Volcanic flood basalt eruptions have been linked to or are contemporaneous with major climate disruptions, ocean anoxic events, and mass extinctions throughout at least the last 400M years of Earth’s history. Previous studies and recent history have shown that volcanically-driven climate cooling can occur through reflection of sunlight by H2SO4 aerosols, while longer-term climate warming can occur via CO2 emissions. We use the Goddard Earth Observing System Chemistry-Climate Model to simulate a four-year duration volcanic SO2 emission of the scale of the Wapshilla Ridge member of the Columbia River Basalt eruption. Brief cooling from H2SO4 aerosols is outweighed by dynamically and radiatively driven warming of the climate through a three orders of magnitude increase in stratospheric H2O vapor.

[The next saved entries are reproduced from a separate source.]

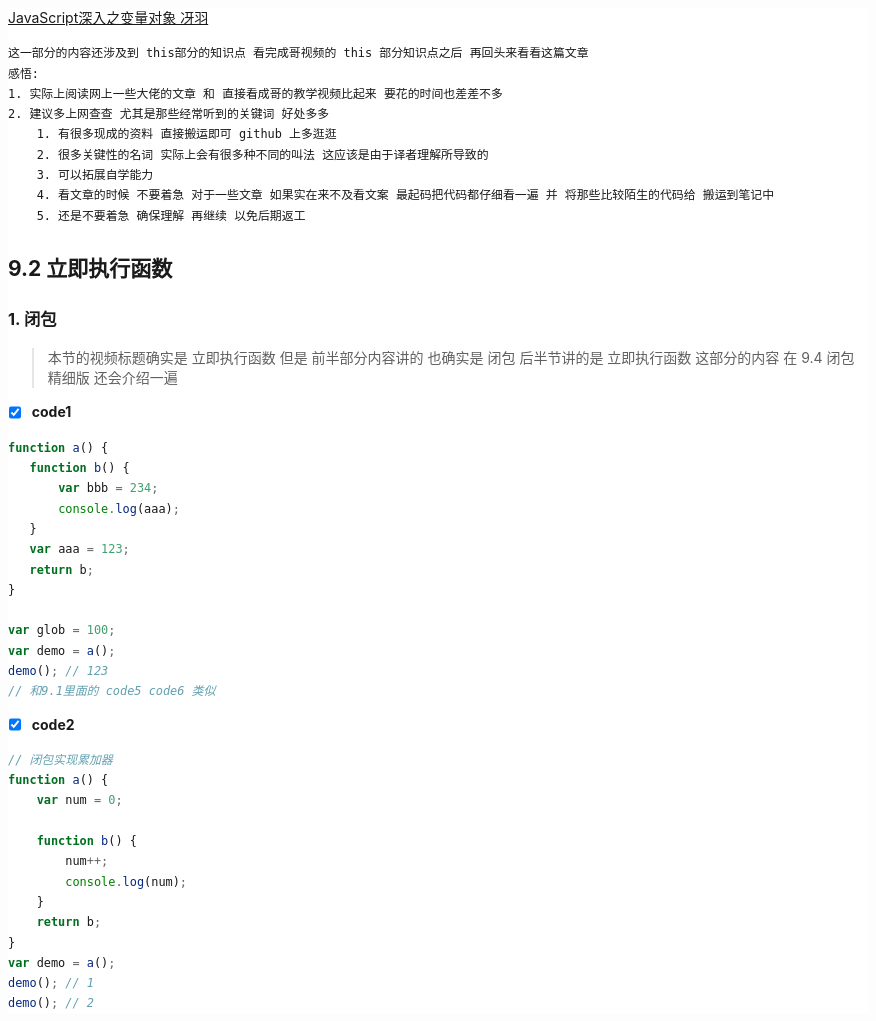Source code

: [JavaScript深入之变量对象 冴羽](https://github.com/mqyqingfeng/Blog/issues/5)

```
这一部分的内容还涉及到 this部分的知识点 看完成哥视频的 this 部分知识点之后 再回头来看看这篇文章
感悟:
1. 实际上阅读网上一些大佬的文章 和 直接看成哥的教学视频比起来 要花的时间也差差不多
2. 建议多上网查查 尤其是那些经常听到的关键词 好处多多
    1. 有很多现成的资料 直接搬运即可 github 上多逛逛
    2. 很多关键性的名词 实际上会有很多种不同的叫法 这应该是由于译者理解所导致的
    3. 可以拓展自学能力
    4. 看文章的时候 不要着急 对于一些文章 如果实在来不及看文案 最起码把代码都仔细看一遍 并 将那些比较陌生的代码给 搬运到笔记中
    5. 还是不要着急 确保理解 再继续 以免后期返工
```

## 9.2 立即执行函数

### 1. 闭包

> 本节的视频标题确实是 立即执行函数 但是 前半部分内容讲的 也确实是 闭包 后半节讲的是 立即执行函数
> 这部分的内容 在 9.4 闭包精细版 还会介绍一遍

- [x] **code1**

```js
function a() {
   function b() {
       var bbb = 234;
       console.log(aaa);
   }
   var aaa = 123;
   return b;
}

var glob = 100;
var demo = a();
demo(); // 123
// 和9.1里面的 code5 code6 类似
```

- [x] **code2**

```js
// 闭包实现累加器
function a() {
    var num = 0;

    function b() {
        num++;
        console.log(num);
    }
    return b;
}
var demo = a();
demo(); // 1
demo(); // 2
```
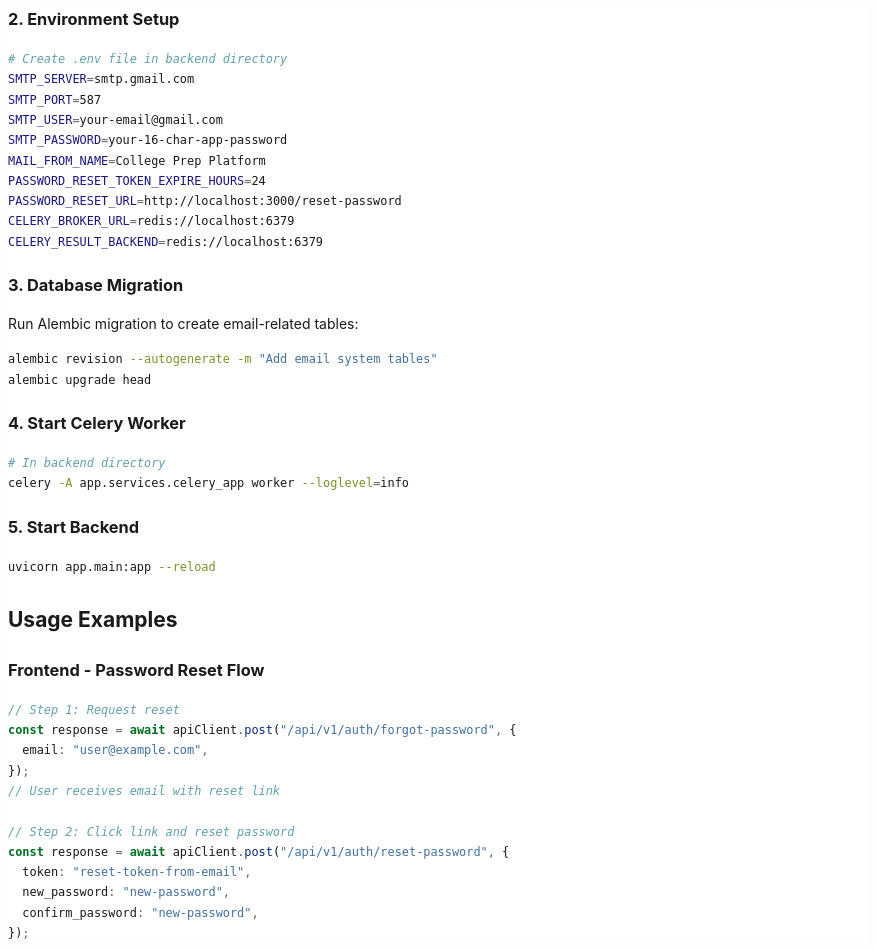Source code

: ### 2. Environment Setup

```bash
# Create .env file in backend directory
SMTP_SERVER=smtp.gmail.com
SMTP_PORT=587
SMTP_USER=your-email@gmail.com
SMTP_PASSWORD=your-16-char-app-password
MAIL_FROM_NAME=College Prep Platform
PASSWORD_RESET_TOKEN_EXPIRE_HOURS=24
PASSWORD_RESET_URL=http://localhost:3000/reset-password
CELERY_BROKER_URL=redis://localhost:6379
CELERY_RESULT_BACKEND=redis://localhost:6379
```

### 3. Database Migration

Run Alembic migration to create email-related tables:

```bash
alembic revision --autogenerate -m "Add email system tables"
alembic upgrade head
```

### 4. Start Celery Worker

```bash
# In backend directory
celery -A app.services.celery_app worker --loglevel=info
```

### 5. Start Backend

```bash
uvicorn app.main:app --reload
```

## Usage Examples

### Frontend - Password Reset Flow

```typescript
// Step 1: Request reset
const response = await apiClient.post("/api/v1/auth/forgot-password", {
  email: "user@example.com",
});
// User receives email with reset link

// Step 2: Click link and reset password
const response = await apiClient.post("/api/v1/auth/reset-password", {
  token: "reset-token-from-email",
  new_password: "new-password",
  confirm_password: "new-password",
});
```
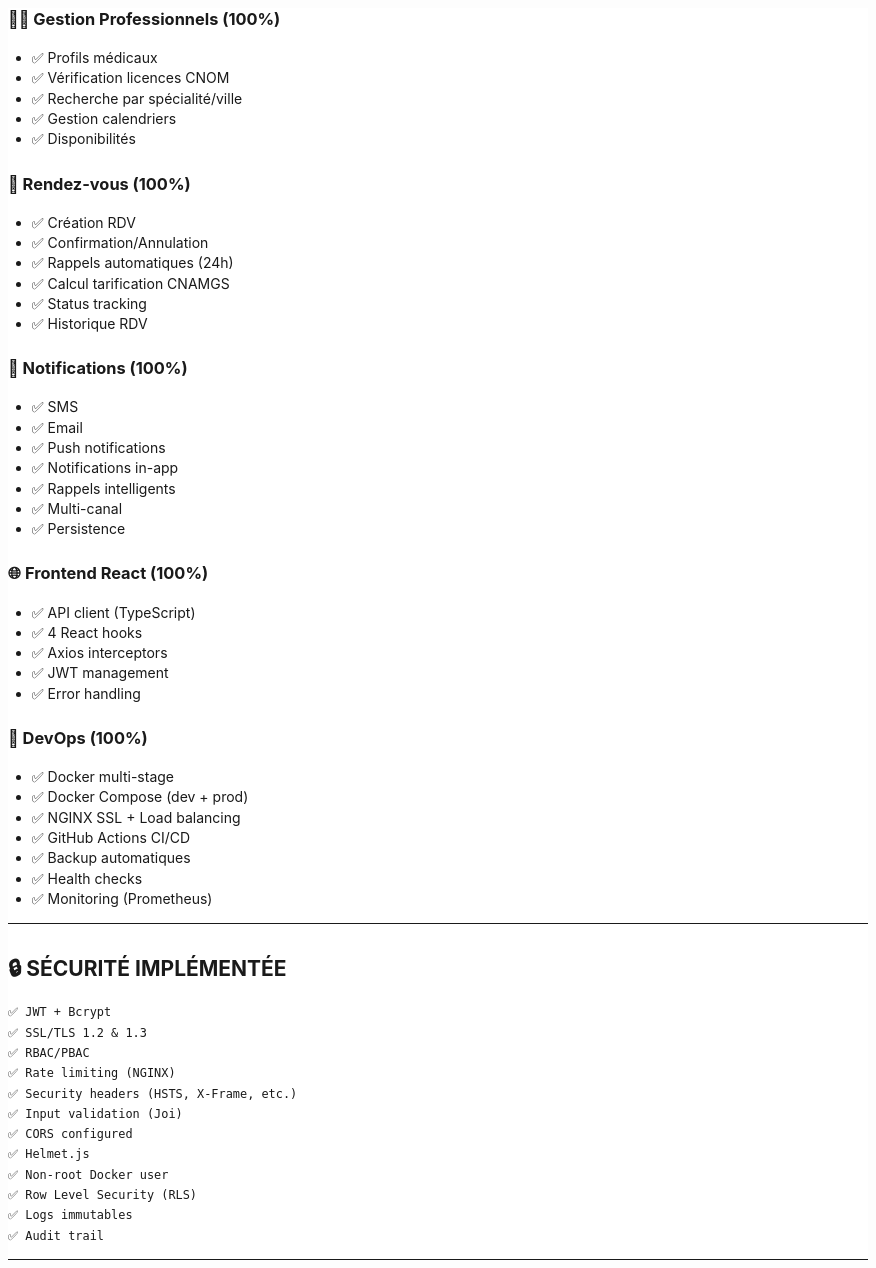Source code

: ### 👨‍⚕️ Gestion Professionnels (100%)
- ✅ Profils médicaux
- ✅ Vérification licences CNOM
- ✅ Recherche par spécialité/ville
- ✅ Gestion calendriers
- ✅ Disponibilités

### 📅 Rendez-vous (100%)
- ✅ Création RDV
- ✅ Confirmation/Annulation
- ✅ Rappels automatiques (24h)
- ✅ Calcul tarification CNAMGS
- ✅ Status tracking
- ✅ Historique RDV

### 🔔 Notifications (100%)
- ✅ SMS
- ✅ Email
- ✅ Push notifications
- ✅ Notifications in-app
- ✅ Rappels intelligents
- ✅ Multi-canal
- ✅ Persistence

### 🌐 Frontend React (100%)
- ✅ API client (TypeScript)
- ✅ 4 React hooks
- ✅ Axios interceptors
- ✅ JWT management
- ✅ Error handling

### 🚀 DevOps (100%)
- ✅ Docker multi-stage
- ✅ Docker Compose (dev + prod)
- ✅ NGINX SSL + Load balancing
- ✅ GitHub Actions CI/CD
- ✅ Backup automatiques
- ✅ Health checks
- ✅ Monitoring (Prometheus)

---

## 🔒 SÉCURITÉ IMPLÉMENTÉE

```
✅ JWT + Bcrypt
✅ SSL/TLS 1.2 & 1.3
✅ RBAC/PBAC
✅ Rate limiting (NGINX)
✅ Security headers (HSTS, X-Frame, etc.)
✅ Input validation (Joi)
✅ CORS configured
✅ Helmet.js
✅ Non-root Docker user
✅ Row Level Security (RLS)
✅ Logs immutables
✅ Audit trail
```

---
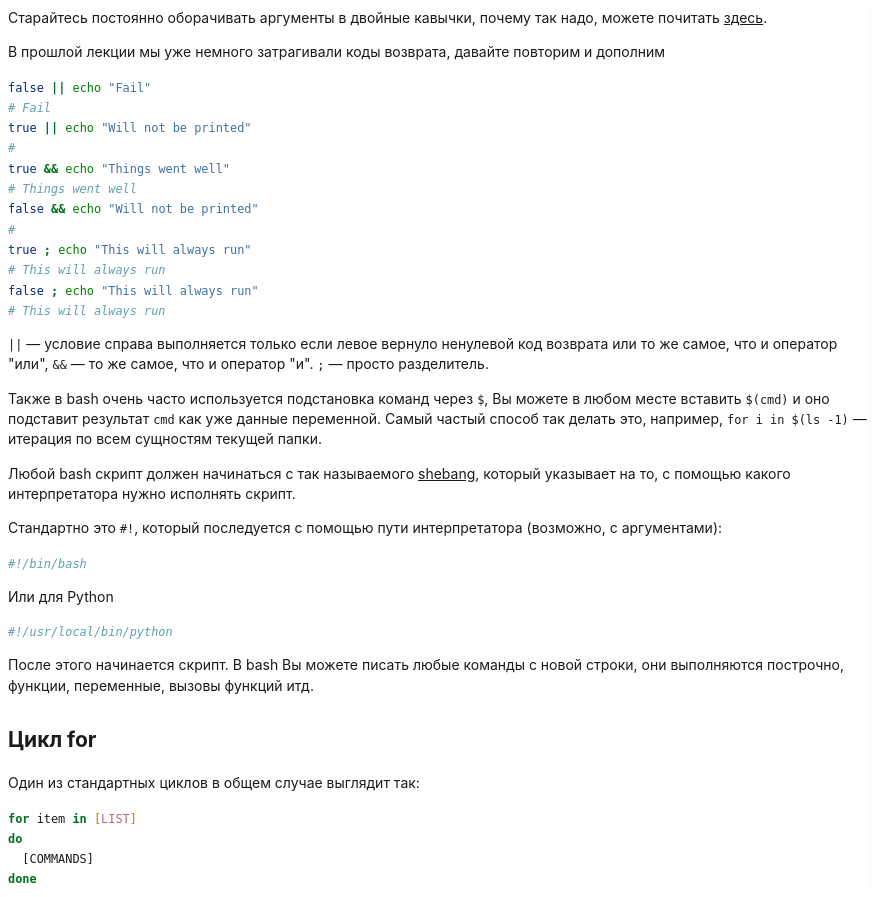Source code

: Старайтесь постоянно оборачивать аргументы в двойные кавычки, почему так надо,
можете почитать [здесь](https://unix.stackexchange.com/questions/68694/when-is-double-quoting-necessary).

В прошлой лекции мы уже немного затрагивали коды возврата, давайте повторим и
дополним

```sh
false || echo "Fail"
# Fail
true || echo "Will not be printed"
#
true && echo "Things went well"
# Things went well
false && echo "Will not be printed"
#
true ; echo "This will always run"
# This will always run
false ; echo "This will always run"
# This will always run
```

`||` &mdash; условие справа выполняется только если левое вернуло ненулевой код
возврата или то же самое, что и оператор "или", `&&` &mdash; то же самое, что и
оператор "и". `;` &mdash; просто разделитель.

Также в bash очень часто используется подстановка команд через `$`, Вы можете
в любом месте вставить `$(cmd)` и оно подставит результат `cmd` как уже данные
переменной. Самый частый способ так делать это, например,  `for i in $(ls -1)`
&mdash; итерация по всем сущностям текущей папки.

Любой bash скрипт должен начинаться с так называемого [shebang](https://en.wikipedia.org/wiki/Shebang_(Unix)),
который указывает на то, с помощью какого интерпретатора нужно исполнять скрипт.

Стандартно это `#!`, который последуется с помощью пути интерпретатора
(возможно, с аргументами):

```sh
#!/bin/bash
```

Или для Python

```sh
#!/usr/local/bin/python
```

После этого начинается скрипт. В bash Вы можете писать любые команды с новой
строки, они выполняются построчно, функции, переменные, вызовы функций итд.

## Цикл for

Один из стандартных циклов в общем случае выглядит так:

```sh
for item in [LIST]
do
  [COMMANDS]
done
```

Volcanic flood basalt eruptions have covered 1000s of km2 with basalt deposits up to kilometers thick. The massive size and extended duration result in enormous releases of climactically-relevant gases such as SO2 and CO2. However, it is still unknown precisely how flood basalt eruptions influence climate via eruption rates and cadence, height of the volcanic plumes, and relative degassing abundance of species like SO2. Once eruptions occur, the complex interplay of photochemistry, greenhouse gas warming, changes to the atmospheric circulation, and aerosol-cloud interactions can only be properly simulated with a comprehensive global climate model (GCM). We created an eruption scenario for the Goddard Chemistry Climate Model (GEOSCCM) that emits SO2 in the near-surface atmosphere constantly and four times per year an explosive eruption that emits much more SO2 in the upper troposphere/lower stratosphere. The eruption lasts for 4 years and emits 30 Gt of SO2 total. This corresponds to ~1/10th of what may have been emitted during the Wapshilla Ridge eruption phase of the Columbia River flood basalt eruption 15-17 Ma. We use a pre-industrial atmosphere and otherwise modern initial and boundary conditions. The massive flux of SO2 into the atmosphere is quickly converted to H2SO4 aerosols. Global area-weighted mean visible band sulfate aerosol optical depth reaches 220 near the end of the eruption, comparable to cumulonimbus clouds. This reduces the surface shortwave radiative flux by 85% and top-of-atmosphere outgoing longwave flux by 70%. Contrary to our expectations, we find that the climate warms during and immediately following the eruption after a very brief initial cooling. Global mean surface temperature peaks 3-4 years after the eruption ends with a +6 K anomaly relative to a baseline simulation without the eruption. Post-eruption regional temperatures, particularly near-equatorial continental areas, see drastic rises of summertime temperatures with monthly mean temperatures equaling or exceeding 40°C. These temperature responses are radiative- and circulation-driven. The eruption warms and raises the tropical tropopause, allowing a massive flux of water vapor into the stratosphere. Stratospheric water vapor, usually ~3 parts per million reaches 1-2 parts per thousand.